:: Records provided ::
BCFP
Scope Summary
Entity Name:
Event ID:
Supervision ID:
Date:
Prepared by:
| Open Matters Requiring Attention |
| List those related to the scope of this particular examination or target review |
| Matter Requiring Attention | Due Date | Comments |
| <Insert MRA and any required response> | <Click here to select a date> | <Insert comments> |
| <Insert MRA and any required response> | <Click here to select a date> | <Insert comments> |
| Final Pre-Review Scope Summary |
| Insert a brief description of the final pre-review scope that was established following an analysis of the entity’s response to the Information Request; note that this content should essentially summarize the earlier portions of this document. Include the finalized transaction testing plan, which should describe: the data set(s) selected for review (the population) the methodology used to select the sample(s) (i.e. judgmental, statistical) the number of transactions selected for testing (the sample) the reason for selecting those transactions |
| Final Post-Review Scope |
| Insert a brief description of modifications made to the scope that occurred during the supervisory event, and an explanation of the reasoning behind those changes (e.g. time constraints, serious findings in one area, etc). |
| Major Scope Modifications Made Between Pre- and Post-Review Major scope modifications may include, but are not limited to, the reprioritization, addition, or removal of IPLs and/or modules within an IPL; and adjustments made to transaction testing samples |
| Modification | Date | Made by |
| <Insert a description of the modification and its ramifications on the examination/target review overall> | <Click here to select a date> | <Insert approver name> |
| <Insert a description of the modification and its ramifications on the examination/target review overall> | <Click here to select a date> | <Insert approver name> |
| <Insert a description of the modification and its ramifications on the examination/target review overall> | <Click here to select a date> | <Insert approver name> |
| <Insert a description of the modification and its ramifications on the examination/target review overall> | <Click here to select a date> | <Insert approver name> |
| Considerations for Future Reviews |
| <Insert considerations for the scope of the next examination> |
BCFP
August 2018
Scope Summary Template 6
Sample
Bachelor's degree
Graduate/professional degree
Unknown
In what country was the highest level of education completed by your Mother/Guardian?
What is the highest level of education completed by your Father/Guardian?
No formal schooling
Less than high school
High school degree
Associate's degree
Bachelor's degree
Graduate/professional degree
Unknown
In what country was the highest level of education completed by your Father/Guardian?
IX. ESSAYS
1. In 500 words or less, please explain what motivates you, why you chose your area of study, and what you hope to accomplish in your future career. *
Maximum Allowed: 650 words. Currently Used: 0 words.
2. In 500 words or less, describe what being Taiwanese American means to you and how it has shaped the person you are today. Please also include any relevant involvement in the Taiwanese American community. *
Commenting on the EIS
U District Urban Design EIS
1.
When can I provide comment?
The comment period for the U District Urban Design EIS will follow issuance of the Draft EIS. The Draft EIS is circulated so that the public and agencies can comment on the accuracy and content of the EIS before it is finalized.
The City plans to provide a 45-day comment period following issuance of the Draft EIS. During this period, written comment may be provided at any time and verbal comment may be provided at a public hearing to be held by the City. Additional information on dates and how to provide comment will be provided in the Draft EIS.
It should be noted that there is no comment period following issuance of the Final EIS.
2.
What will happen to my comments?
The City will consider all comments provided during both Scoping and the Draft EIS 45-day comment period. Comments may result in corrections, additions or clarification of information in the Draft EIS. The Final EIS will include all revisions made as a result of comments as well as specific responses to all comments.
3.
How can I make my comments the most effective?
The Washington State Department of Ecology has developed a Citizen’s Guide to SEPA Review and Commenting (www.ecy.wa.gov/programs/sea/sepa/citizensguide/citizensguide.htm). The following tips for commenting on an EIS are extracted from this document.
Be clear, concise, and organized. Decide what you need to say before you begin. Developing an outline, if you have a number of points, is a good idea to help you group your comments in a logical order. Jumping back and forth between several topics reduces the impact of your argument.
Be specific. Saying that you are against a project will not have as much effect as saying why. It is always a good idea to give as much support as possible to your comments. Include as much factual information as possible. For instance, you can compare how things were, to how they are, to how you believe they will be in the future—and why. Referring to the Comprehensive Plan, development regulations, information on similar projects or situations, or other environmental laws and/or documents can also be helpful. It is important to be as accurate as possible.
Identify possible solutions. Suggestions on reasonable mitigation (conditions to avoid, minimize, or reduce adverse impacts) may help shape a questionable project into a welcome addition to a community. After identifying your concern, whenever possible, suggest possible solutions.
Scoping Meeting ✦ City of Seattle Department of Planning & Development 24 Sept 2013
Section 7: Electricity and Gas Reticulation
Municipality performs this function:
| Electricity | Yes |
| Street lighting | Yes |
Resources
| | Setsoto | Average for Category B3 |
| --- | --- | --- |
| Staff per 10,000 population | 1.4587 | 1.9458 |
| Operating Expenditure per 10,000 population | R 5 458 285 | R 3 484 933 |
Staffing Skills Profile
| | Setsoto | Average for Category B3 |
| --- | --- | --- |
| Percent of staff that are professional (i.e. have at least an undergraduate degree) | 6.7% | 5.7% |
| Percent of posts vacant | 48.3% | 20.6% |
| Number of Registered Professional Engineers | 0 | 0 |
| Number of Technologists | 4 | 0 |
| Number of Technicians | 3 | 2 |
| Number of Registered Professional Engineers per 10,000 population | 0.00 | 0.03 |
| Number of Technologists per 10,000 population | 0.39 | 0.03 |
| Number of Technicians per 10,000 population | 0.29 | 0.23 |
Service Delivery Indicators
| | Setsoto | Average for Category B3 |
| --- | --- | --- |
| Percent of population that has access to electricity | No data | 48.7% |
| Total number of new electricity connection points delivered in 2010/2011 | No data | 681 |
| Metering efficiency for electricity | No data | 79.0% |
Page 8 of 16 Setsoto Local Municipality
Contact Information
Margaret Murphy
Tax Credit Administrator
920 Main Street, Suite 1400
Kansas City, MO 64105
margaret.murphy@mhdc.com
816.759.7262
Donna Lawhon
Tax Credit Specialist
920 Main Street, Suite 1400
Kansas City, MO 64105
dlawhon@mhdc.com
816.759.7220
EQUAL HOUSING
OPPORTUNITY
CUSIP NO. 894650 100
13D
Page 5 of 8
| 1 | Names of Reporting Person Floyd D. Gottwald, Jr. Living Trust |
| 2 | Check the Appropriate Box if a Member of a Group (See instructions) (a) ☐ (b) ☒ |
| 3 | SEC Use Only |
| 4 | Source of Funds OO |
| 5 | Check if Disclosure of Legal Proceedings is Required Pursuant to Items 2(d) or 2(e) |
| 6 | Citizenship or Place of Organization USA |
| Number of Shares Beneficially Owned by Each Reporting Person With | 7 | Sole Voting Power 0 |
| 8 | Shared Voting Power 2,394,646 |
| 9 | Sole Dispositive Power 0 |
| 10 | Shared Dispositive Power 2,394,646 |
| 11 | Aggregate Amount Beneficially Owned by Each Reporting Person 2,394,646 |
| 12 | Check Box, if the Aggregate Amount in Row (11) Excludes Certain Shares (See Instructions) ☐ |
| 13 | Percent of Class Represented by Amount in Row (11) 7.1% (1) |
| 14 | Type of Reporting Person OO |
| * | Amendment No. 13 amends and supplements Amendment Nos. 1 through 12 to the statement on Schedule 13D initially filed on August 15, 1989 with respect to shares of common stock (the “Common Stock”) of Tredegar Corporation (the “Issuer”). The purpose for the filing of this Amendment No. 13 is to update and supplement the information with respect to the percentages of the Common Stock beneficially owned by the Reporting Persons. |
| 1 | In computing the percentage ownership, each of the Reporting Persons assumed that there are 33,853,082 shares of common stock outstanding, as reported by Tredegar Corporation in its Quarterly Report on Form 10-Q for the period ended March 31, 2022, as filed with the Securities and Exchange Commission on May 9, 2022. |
:::
• [Work to complete]: Reproduce each record exactly as it appears.

• [Result of the exercise]:
BCFP
Scope Summary
Entity Name:
Event ID:
Supervision ID:
Date:
Prepared by:
| Open Matters Requiring Attention |
| List those related to the scope of this particular examination or target review |
| Matter Requiring Attention | Due Date | Comments |
| <Insert MRA and any required response> | <Click here to select a date> | <Insert comments> |
| <Insert MRA and any required response> | <Click here to select a date> | <Insert comments> |
| Final Pre-Review Scope Summary |
| Insert a brief description of the final pre-review scope that was established following an analysis of the entity’s response to the Information Request; note that this content should essentially summarize the earlier portions of this document. Include the finalized transaction testing plan, which should describe: the data set(s) selected for review (the population) the methodology used to select the sample(s) (i.e. judgmental, statistical) the number of transactions selected for testing (the sample) the reason for selecting those transactions |
| Final Post-Review Scope |
| Insert a brief description of modifications made to the scope that occurred during the supervisory event, and an explanation of the reasoning behind those changes (e.g. time constraints, serious findings in one area, etc). |
| Major Scope Modifications Made Between Pre- and Post-Review Major scope modifications may include, but are not limited to, the reprioritization, addition, or removal of IPLs and/or modules within an IPL; and adjustments made to transaction testing samples |
| Modification | Date | Made by |
| <Insert a description of the modification and its ramifications on the examination/target review overall> | <Click here to select a date> | <Insert approver name> |
| <Insert a description of the modification and its ramifications on the examination/target review overall> | <Click here to select a date> | <Insert approver name> |
| <Insert a description of the modification and its ramifications on the examination/target review overall> | <Click here to select a date> | <Insert approver name> |
| <Insert a description of the modification and its ramifications on the examination/target review overall> | <Click here to select a date> | <Insert approver name> |
| Considerations for Future Reviews |
| <Insert considerations for the scope of the next examination> |
BCFP
August 2018
Scope Summary Template 6
Sample
Bachelor's degree
Graduate/professional degree
Unknown
In what country was the highest level of education completed by your Mother/Guardian?
What is the highest level of education completed by your Father/Guardian?
No formal schooling
Less than high school
High school degree
Associate's degree
Bachelor's degree
Graduate/professional degree
Unknown
In what country was the highest level of education completed by your Father/Guardian?
IX. ESSAYS
1. In 500 words or less, please explain what motivates you, why you chose your area of study, and what you hope to accomplish in your future career. *
Maximum Allowed: 650 words. Currently Used: 0 words.
2. In 500 words or less, describe what being Taiwanese American means to you and how it has shaped the person you are today. Please also include any relevant involvement in the Taiwanese American community. *
Commenting on the EIS
U District Urban Design EIS
1.
When can I provide comment?
The comment period for the U District Urban Design EIS will follow issuance of the Draft EIS. The Draft EIS is circulated so that the public and agencies can comment on the accuracy and content of the EIS before it is finalized.
The City plans to provide a 45-day comment period following issuance of the Draft EIS. During this period, written comment may be provided at any time and verbal comment may be provided at a public hearing to be held by the City. Additional information on dates and how to provide comment will be provided in the Draft EIS.
It should be noted that there is no comment period following issuance of the Final EIS.
2.
What will happen to my comments?
The City will consider all comments provided during both Scoping and the Draft EIS 45-day comment period. Comments may result in corrections, additions or clarification of information in the Draft EIS. The Final EIS will include all revisions made as a result of comments as well as specific responses to all comments.
3.
How can I make my comments the most effective?
The Washington State Department of Ecology has developed a Citizen’s Guide to SEPA Review and Commenting (www.ecy.wa.gov/programs/sea/sepa/citizensguide/citizensguide.htm). The following tips for commenting on an EIS are extracted from this document.
Be clear, concise, and organized. Decide what you need to say before you begin. Developing an outline, if you have a number of points, is a good idea to help you group your comments in a logical order. Jumping back and forth between several topics reduces the impact of your argument.
Be specific. Saying that you are against a project will not have as much effect as saying why. It is always a good idea to give as much support as possible to your comments. Include as much factual information as possible. For instance, you can compare how things were, to how they are, to how you believe they will be in the future—and why. Referring to the Comprehensive Plan, development regulations, information on similar projects or situations, or other environmental laws and/or documents can also be helpful. It is important to be as accurate as possible.
Identify possible solutions. Suggestions on reasonable mitigation (conditions to avoid, minimize, or reduce adverse impacts) may help shape a questionable project into a welcome addition to a community. After identifying your concern, whenever possible, suggest possible solutions.
Scoping Meeting ✦ City of Seattle Department of Planning & Development 24 Sept 2013
Section 7: Electricity and Gas Reticulation
Municipality performs this function:
| Electricity | Yes |
| Street lighting | Yes |
Resources
| | Setsoto | Average for Category B3 |
| --- | --- | --- |
| Staff per 10,000 population | 1.4587 | 1.9458 |
| Operating Expenditure per 10,000 population | R 5 458 285 | R 3 484 933 |
Staffing Skills Profile
| | Setsoto | Average for Category B3 |
| --- | --- | --- |
| Percent of staff that are professional (i.e. have at least an undergraduate degree) | 6.7% | 5.7% |
| Percent of posts vacant | 48.3% | 20.6% |
| Number of Registered Professional Engineers | 0 | 0 |
| Number of Technologists | 4 | 0 |
| Number of Technicians | 3 | 2 |
| Number of Registered Professional Engineers per 10,000 population | 0.00 | 0.03 |
| Number of Technologists per 10,000 population | 0.39 | 0.03 |
| Number of Technicians per 10,000 population | 0.29 | 0.23 |
Service Delivery Indicators
| | Setsoto | Average for Category B3 |
| --- | --- | --- |
| Percent of population that has access to electricity | No data | 48.7% |
| Total number of new electricity connection points delivered in 2010/2011 | No data | 681 |
| Metering efficiency for electricity | No data | 79.0% |
Page 8 of 16 Setsoto Local Municipality
Contact Information
Margaret Murphy
Tax Credit Administrator
920 Main Street, Suite 1400
Kansas City, MO 64105
margaret.murphy@mhdc.com
816.759.7262
Donna Lawhon
Tax Credit Specialist
920 Main Street, Suite 1400
Kansas City, MO 64105
dlawhon@mhdc.com
816.759.7220
EQUAL HOUSING
OPPORTUNITY
CUSIP NO. 894650 100
13D
Page 5 of 8
| 1 | Names of Reporting Person Floyd D. Gottwald, Jr. Living Trust |
| 2 | Check the Appropriate Box if a Member of a Group (See instructions) (a) ☐ (b) ☒ |
| 3 | SEC Use Only |
| 4 | Source of Funds OO |
| 5 | Check if Disclosure of Legal Proceedings is Required Pursuant to Items 2(d) or 2(e) |
| 6 | Citizenship or Place of Organization USA |
| Number of Shares Beneficially Owned by Each Reporting Person With | 7 | Sole Voting Power 0 |
| 8 | Shared Voting Power 2,394,646 |
| 9 | Sole Dispositive Power 0 |
| 10 | Shared Dispositive Power 2,394,646 |
| 11 | Aggregate Amount Beneficially Owned by Each Reporting Person 2,394,646 |
| 12 | Check Box, if the Aggregate Amount in Row (11) Excludes Certain Shares (See Instructions) ☐ |
| 13 | Percent of Class Represented by Amount in Row (11) 7.1% (1) |
| 14 | Type of Reporting Person OO |
| * | Amendment No. 13 amends and supplements Amendment Nos. 1 through 12 to the statement on Schedule 13D initially filed on August 15, 1989 with respect to shares of common stock (the “Common Stock”) of Tredegar Corporation (the “Issuer”). The purpose for the filing of this Amendment No. 13 is to update and supplement the information with respect to the percentages of the Common Stock beneficially owned by the Reporting Persons. |
| 1 | In computing the percentage ownership, each of the Reporting Persons assumed that there are 33,853,082 shares of common stock outstanding, as reported by Tredegar Corporation in its Quarterly Report on Form 10-Q for the period ended March 31, 2022, as filed with the Securities and Exchange Commission on May 9, 2022. |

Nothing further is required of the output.